Mechanical latch relays are usually employed where it is desired to initially operate the relay contacts by energizing an associated electromagnet, and then retaining the contacts in their operated state with a mechanical latch. The electromagnet can then be deenergized and there is no power consumption during the period of operation. When it is desired to restore the relay contacts to their initial, unoperated state, a secondary electromagnet is energized to trip the mechanical latch.
Mechanical latch relays are particularly suitable for controlling apparatus that is run continuously over long time periods, such as fans and pumps. The apparatus can be run without requiring constant electrical operation of the primary electromagnet in the relay.
These latching relays also provide a memory function for control circuits. Where a number of relays are employed in a control circuit, the probabilities at any given moment are that some of the relays are energized and "closed," and some of the relays are deenergized and "open". In the event of an interruption, a power failure for example, it is sometimes desired to maintain the relays in the open or closed state which they were in prior to the interruption. This simplifies restarting the controlled apparatus because it eliminates the need to reset relays to obtain a particular operating point in the control cycle.
Still another application for these latching relays is in areas where low noise levels must be maintained. If the hum or chatter of an energized electromagnet is objectional, a mechanically-held relay is sometimes the solution to the noise problem.
The mechanical latch structure of these relays usually is an accessory or adjunct to an electromagnetic relay of standard design. By attaching the mechanical latch structure, the conventional relay is converted to a mechanical latch relay. As an attachment, the mechanical latch mechanism provides increased versatility to an existing electromagnetic relay.
Because a mechanical latch device is usually an attachment for an existing electromagnetic relay, it should be compatible with this relay. It should also be interchangeable with other attachments for the relay. For example, a timer attachment that provides time delayed switch operation may be another attachment for the basic relay, so that either the mechanical latch attachment or the timer attachment may be mounted to the basic relay to provide the desired optional features. The mechanical latch attachment and the timer attachment should preferably be mounted on, and connected to, the basic relay in a similar manner.

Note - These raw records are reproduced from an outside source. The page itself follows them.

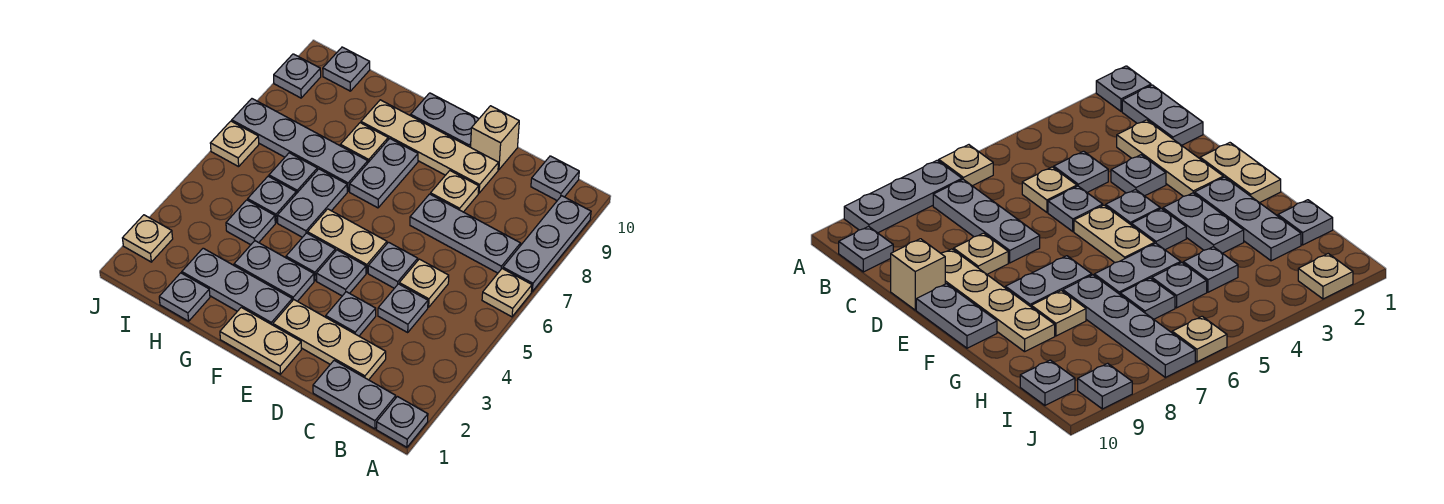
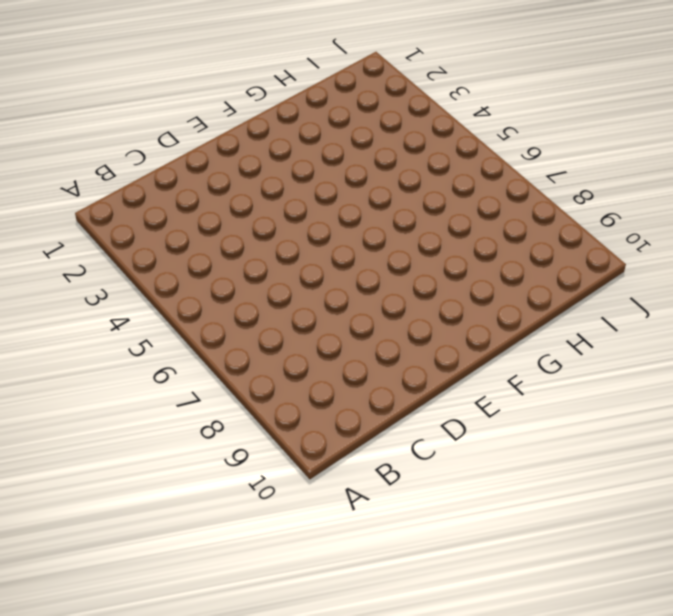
none -> grey 1x1 plate [376,397,428,447]
none -> tan 1x1 plate [482,269,532,317]
none -> grey 1x3 plate [503,196,591,292]
none -> grey 1x2 plate [313,360,396,429]

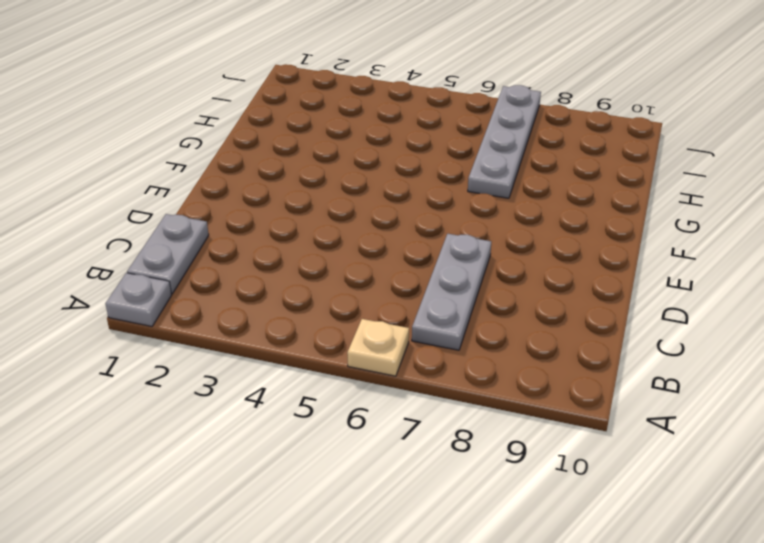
none -> grey 1x3 plate [503,196,591,292]
none -> grey 1x1 plate [531,156,579,200]
none -> tan 1x3 plate [273,300,386,380]
none -> grey 1x1 plate [378,284,428,332]

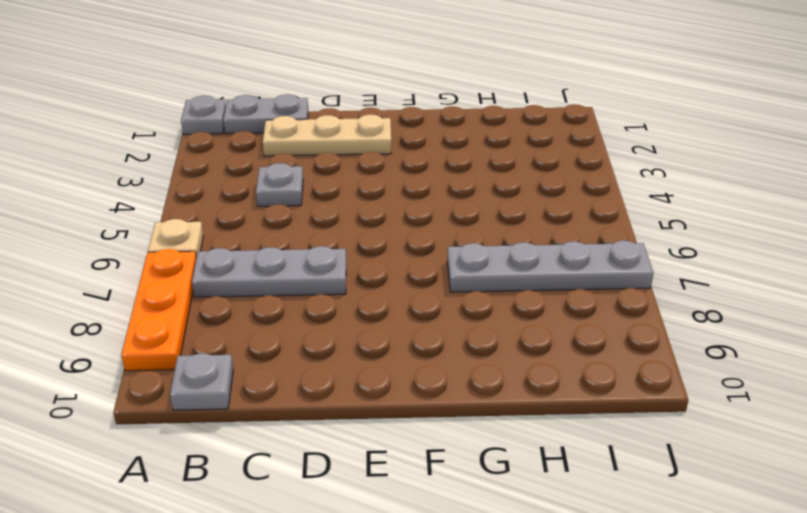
orange 1x3 plate [121,249,196,371] -> grey 1x3 plate [503,196,591,292]
none -> tan 1x1 plate [399,259,449,307]
none -> grey 1x1 plate [326,292,376,336]
none -> grey 1x1 plate [368,242,418,288]
none -> tan 1x1 plate [431,171,479,212]

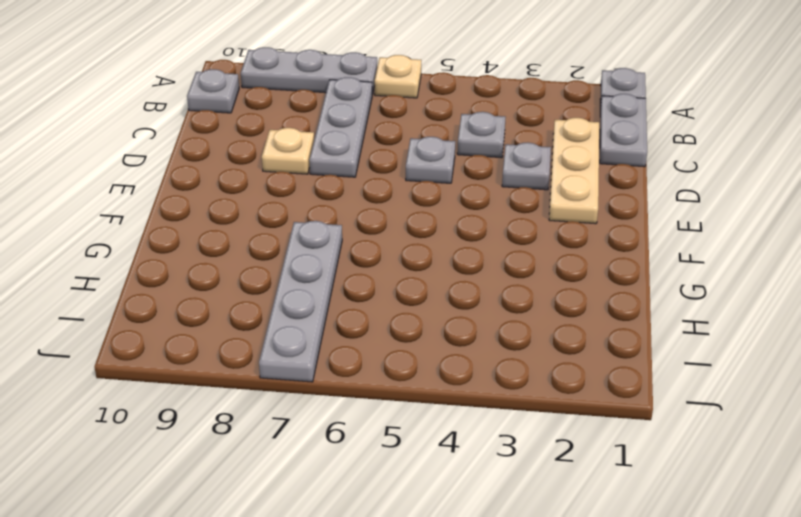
none -> tan 1x1 plate [399,259,449,307]
none -> tan 1x4 plate [361,100,498,193]
none -> tan 1x1 brick [471,106,519,170]
none -> tan 1x2 plate [220,307,301,374]

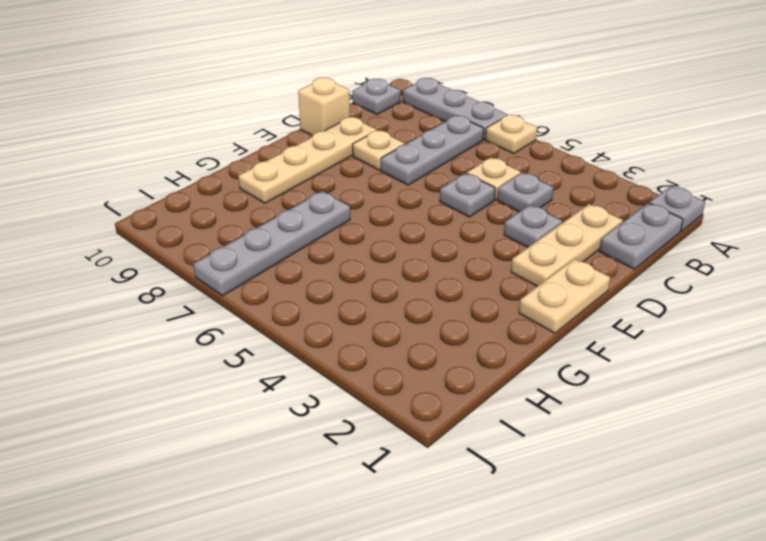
none -> grey 1x1 plate [316,250,366,296]
none -> tan 1x2 plate [308,209,387,273]
none -> grey 1x2 plate [411,93,479,147]
none -> grey 1x3 plate [182,248,292,325]

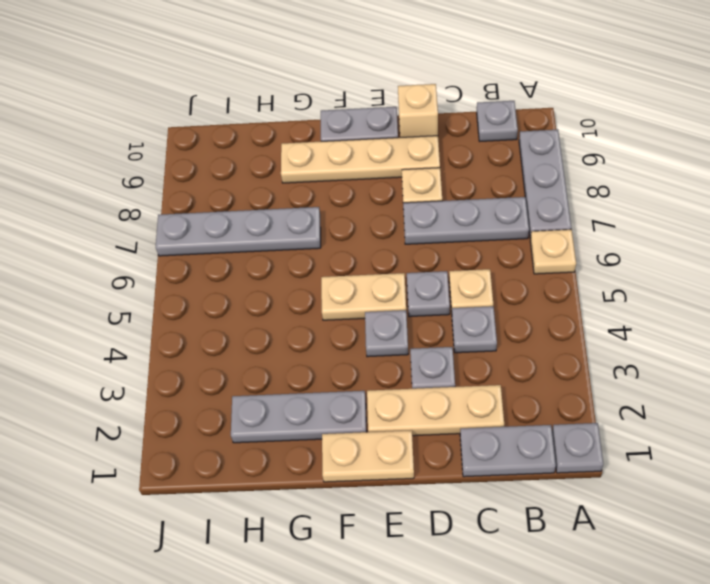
none -> grey 1x2 plate [234,241,314,301]
none -> grey 1x1 plate [286,233,335,281]
none -> grey 1x2 plate [350,138,418,208]
none -> grey 1x2 plate [277,169,347,237]

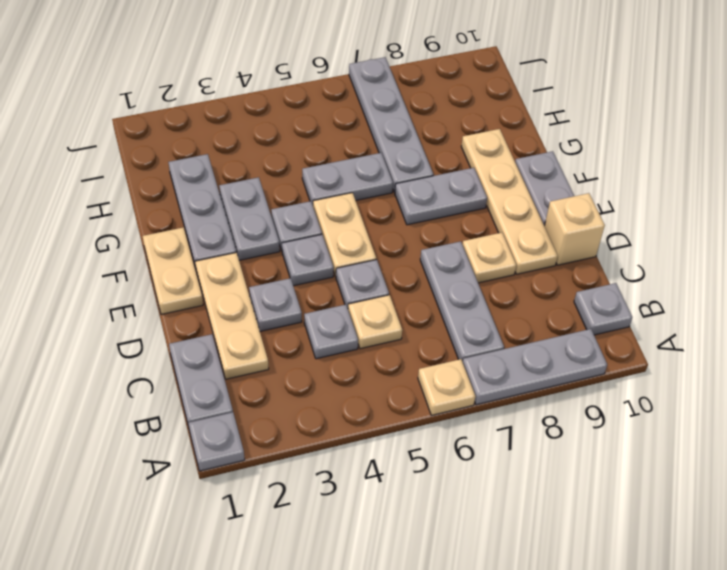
none -> tan 1x1 plate [340,123,388,162]
none -> grey 1x1 plate [159,273,210,321]
none -> grey 1x1 plate [226,200,275,245]
none -> grey 1x1 plate [248,176,296,223]

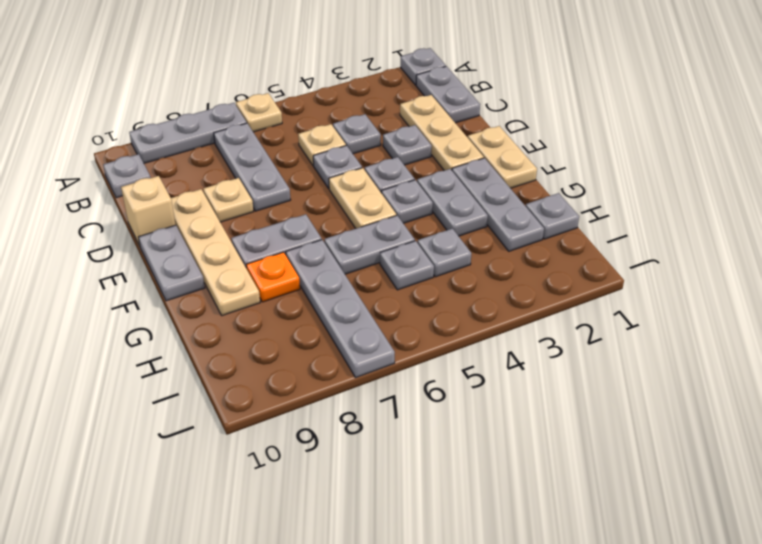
orange 1x1 plate [246,252,300,302] -> tan 1x1 plate [340,123,388,162]
none -> grey 1x1 plate [269,153,317,194]
none -> grey 1x1 plate [323,47,370,91]
none -> tan 1x1 plate [123,215,173,262]
none -> tan 1x1 plate [210,121,259,167]

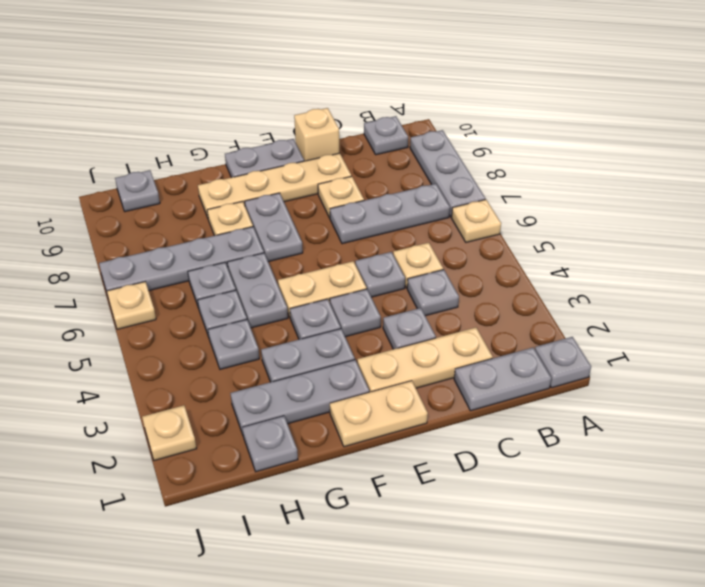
none -> grey 1x1 plate [274,54,321,98]

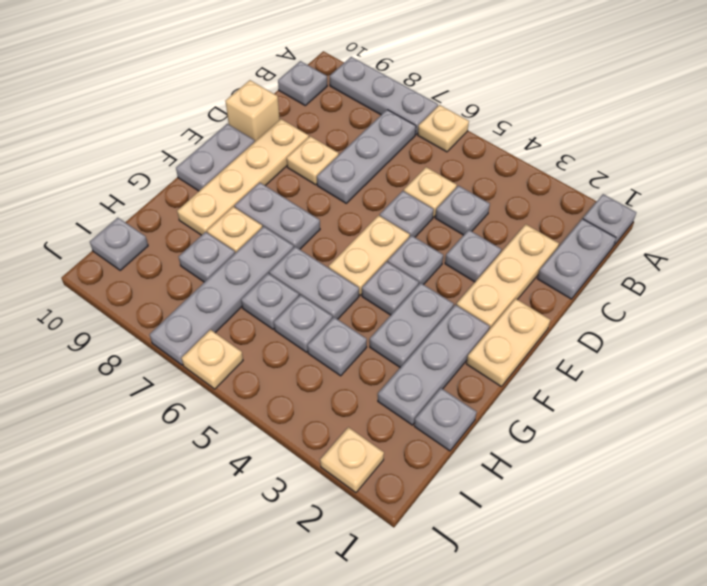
grey 1x1 plate [179,232,235,282] -> grey 1x1 plate moved to [274,54,321,98]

It would also be preferable to have a mechanical latch attachment and a timer attachment with common and interchangeable subassemblies and parts, to simplify manufacture of the two devices.
The known prior art does not disclose a mechanical latch mechanism that has subassemblies and components that are common to, and interchangeable with, the subassemblies and components of a timer mechanism. Another characteristic of the prior devices is an integral construction in which it is inconvenient to remove some components for inspection or servicing.
Because the latch mechanism in a mechanical latch relay may be operated many thousands of times, the latch mechanism must be resistant to wear that would impair its ability to latch. Several prior art devices have employed latch mechanisms that are constructed with hardened metal parts. These metal parts are relatively expensive to manufacture in comparison with parts that can be molded from thermoplastic resinous materials or other non-metallic materials. A problem in producing a latch mechanism with molded plastic parts has been providing the service life and smooth operation that is required in an industrial control relay. One prior device with a non-metallic latch mechanism includes a latch and a catch with squared-off corners on their mutually engaging surfaces. These corners, however, tend to become rounded after a moderate number of operations, thereby increasing the opportunity for a failure or miss by the latch mechanism.
Mechanical latch relays, like other relays, are often mounted in control panels and relay banks where mounting space is limited, and it is therefore important that requirements for additional mounting space for the mechanical latch mechanism be minimized. Because mechanical latch mechanisms include secondary electromagnets, more compact devices are not easily obtained. Prior mechanical latch relays have been assembled in at least two general configurations. In one configuration, a mechanical latch attachment is stacked on top of the control relay and fastened to it, the control relay forming a base for the mechanical latch attachment. In another configuration, the mechanical latch mechanism is mounted to the side of a portion of the relay that houses the primary electromagnet. This side by side configuration presents a disadvantage where mounting space for the relay is limited.
In some applications, a latching relay should be capable of both manual and electrical operation to both close and open a circuit. In other applications, manual operators are important because they allow the relay to be periodically tested. These manual operators should be easy to reach and operate when the relay is mounted in a control panel or relay bank. It is not believed that any of the devices of the "stack" configuration mentioned above include both a manual latching operator and a manual release operator located on a top or forward portion, and operable with a pushing or depressing motion.